---------- MATERIAL PROVIDED

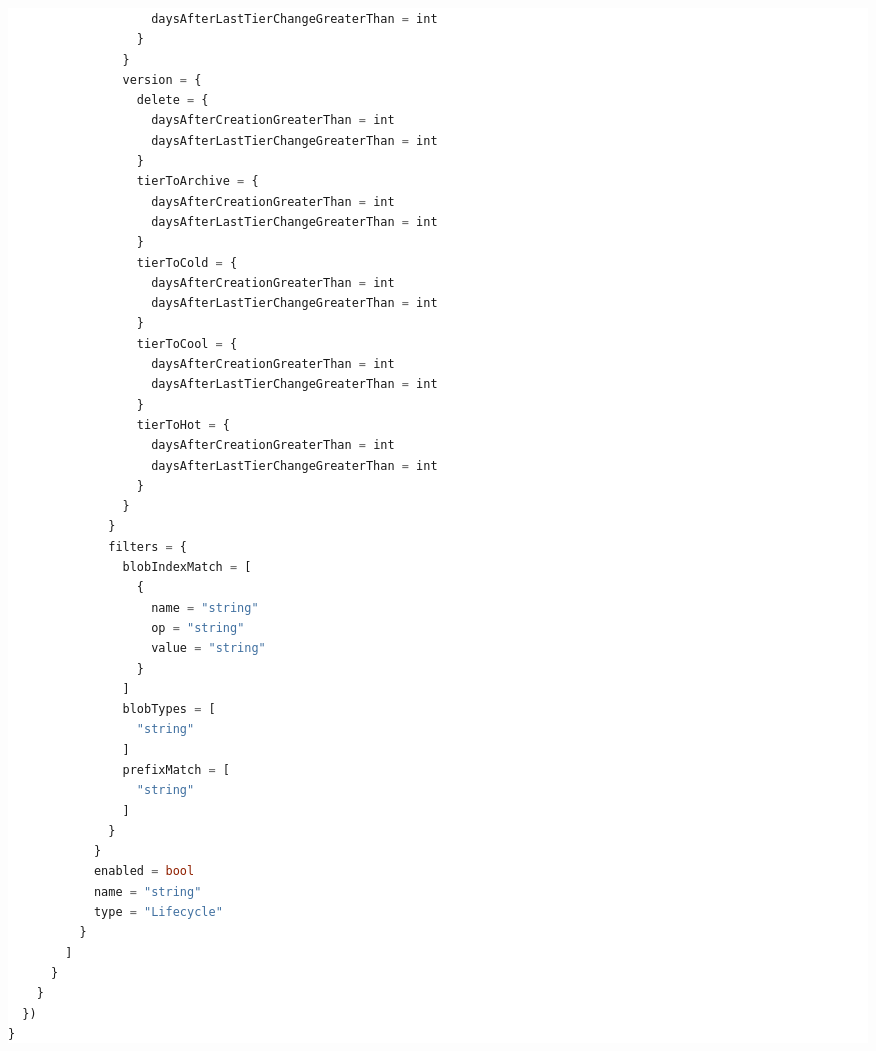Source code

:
 ```terraform
                    daysAfterLastTierChangeGreaterThan = int
                  }
                }
                version = {
                  delete = {
                    daysAfterCreationGreaterThan = int
                    daysAfterLastTierChangeGreaterThan = int
                  }
                  tierToArchive = {
                    daysAfterCreationGreaterThan = int
                    daysAfterLastTierChangeGreaterThan = int
                  }
                  tierToCold = {
                    daysAfterCreationGreaterThan = int
                    daysAfterLastTierChangeGreaterThan = int
                  }
                  tierToCool = {
                    daysAfterCreationGreaterThan = int
                    daysAfterLastTierChangeGreaterThan = int
                  }
                  tierToHot = {
                    daysAfterCreationGreaterThan = int
                    daysAfterLastTierChangeGreaterThan = int
                  }
                }
              }
              filters = {
                blobIndexMatch = [
                  {
                    name = "string"
                    op = "string"
                    value = "string"
                  }
                ]
                blobTypes = [
                  "string"
                ]
                prefixMatch = [
                  "string"
                ]
              }
            }
            enabled = bool
            name = "string"
            type = "Lifecycle"
          }
        ]
      }
    }
  })
}

```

--------------------

Where a line in the material contains "string", copy that line.

__TASK RESULT__
                    name = "string"
                    op = "string"
                    value = "string"
                  "string"
                  "string"
            name = "string"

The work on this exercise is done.